* Directions for this task *
Each entry below must be given again word for word, with no pictures.

** Data extracts follows **

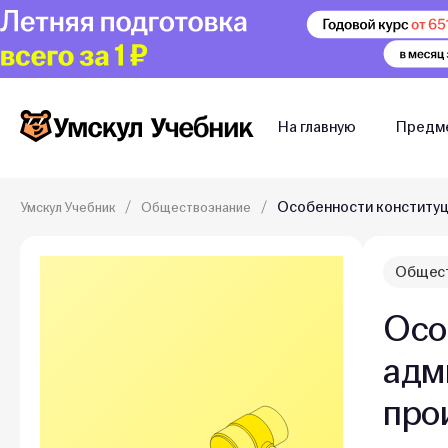
На главную
Предм
Особенности конституц
Умскул Учебник
Обществознание
Общест
Осо
адм
про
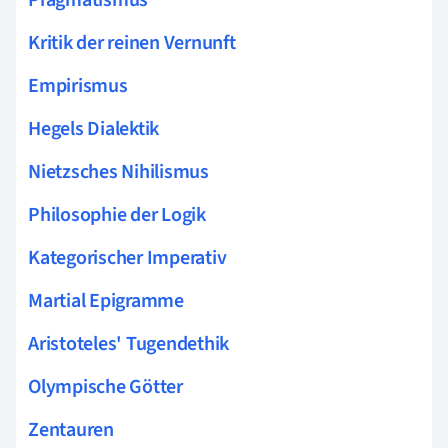
Kritik der reinen Vernunft
Empirismus
Hegels Dialektik
Nietzsches Nihilismus
Philosophie der Logik
Kategorischer Imperativ
Martial Epigramme
Aristoteles' Tugendethik
Olympische Götter
Zentauren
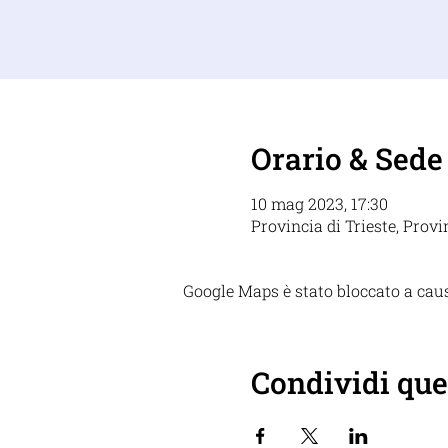
Orario & Sede
10 mag 2023, 17:30
Provincia di Trieste, Provin
Google Maps è stato bloccato a causa
Condividi que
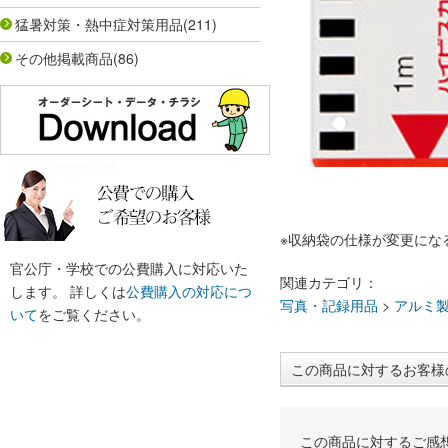
猛暑対策・熱中症対策用品
(211)
その他掲載商品
(86)
※収納袋の仕様が変更にな
官公庁・学校での公費購入に対応いた
関連カテゴリ：
します。 詳しくは
公費購入の対応につ
写真・記録用品
>
アルミ
いて
をご覧ください。
この商品に対するお客様
この商品に対するご感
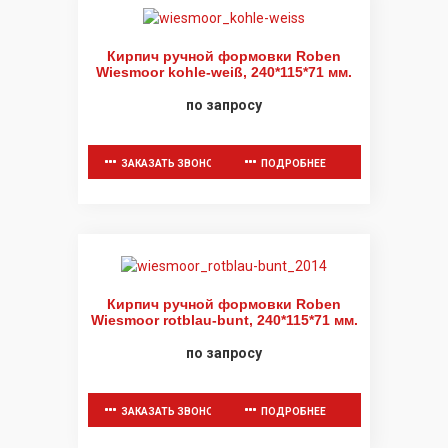
Кирпич ручной формовки Roben
Wiesmoor kohle-weiß, 240*115*71 мм.
по запросу
ЗАКАЗАТЬ ЗВОНОК
ПОДРОБНЕЕ
Кирпич ручной формовки Roben
Wiesmoor rotblau-bunt, 240*115*71 мм.
по запросу
ЗАКАЗАТЬ ЗВОНОК
ПОДРОБНЕЕ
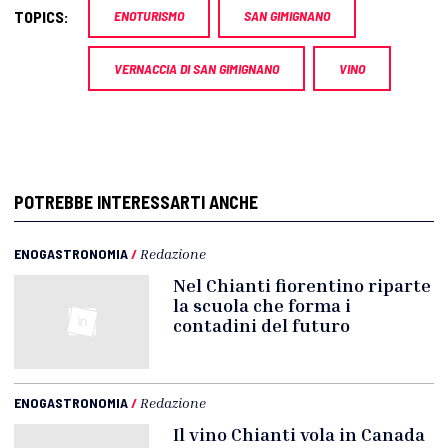
TOPICS:
ENOTURISMO
SAN GIMIGNANO
VERNACCIA DI SAN GIMIGNANO
VINO
POTREBBE INTERESSARTI ANCHE
ENOGASTRONOMIA
/
Redazione
Nel Chianti fiorentino riparte
la scuola che forma i
contadini del futuro
ENOGASTRONOMIA
/
Redazione
Il vino Chianti vola in Canada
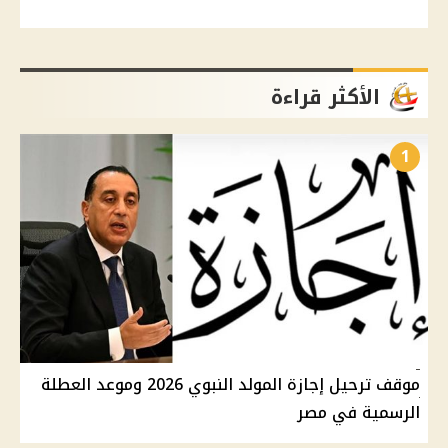
الأكثر قراءة
1
موقف ترحيل إجازة المولد النبوي 2026 وموعد العطلة
الرسمية في مصر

** End of Data extracts **

* Task response *
На главную
Предм
Особенности конституц
Умскул Учебник
Обществознание
Общест
Осо
адм
про
Kritik der reinen Vernunft
Empirismus
Hegels Dialektik
Nietzsches Nihilismus
Philosophie der Logik
Kategorischer Imperativ
Martial Epigramme
Aristoteles' Tugendethik
Olympische Götter
Zentauren
Orario & Sede
10 mag 2023, 17:30
Provincia di Trieste, Provin
Google Maps è stato bloccato a causa
Condividi que
猛暑対策・熱中症対策用品
(211)
その他掲載商品
(86)
※収納袋の仕様が変更にな
官公庁・学校での公費購入に対応いた
関連カテゴリ：
します。 詳しくは
公費購入の対応につ
写真・記録用品
>
アルミ
いて
をご覧ください。
この商品に対するお客様
この商品に対するご感
Кирпич ручной формовки Roben
Wiesmoor kohle-weiß, 240*115*71 мм.
по запросу
ЗАКАЗАТЬ ЗВОНОК
ПОДРОБНЕЕ
Кирпич ручной формовки Roben
Wiesmoor rotblau-bunt, 240*115*71 мм.
по запросу
ЗАКАЗАТЬ ЗВОНОК
ПОДРОБНЕЕ
TOPICS:
ENOTURISMO
SAN GIMIGNANO
VERNACCIA DI SAN GIMIGNANO
VINO
POTREBBE INTERESSARTI ANCHE
ENOGASTRONOMIA
/
Redazione
Nel Chianti fiorentino riparte
la scuola che forma i
contadini del futuro
ENOGASTRONOMIA
/
Redazione
Il vino Chianti vola in Canada
الأكثر قراءة
1
موقف ترحيل إجازة المولد النبوي 2026 وموعد العطلة
الرسمية في مصر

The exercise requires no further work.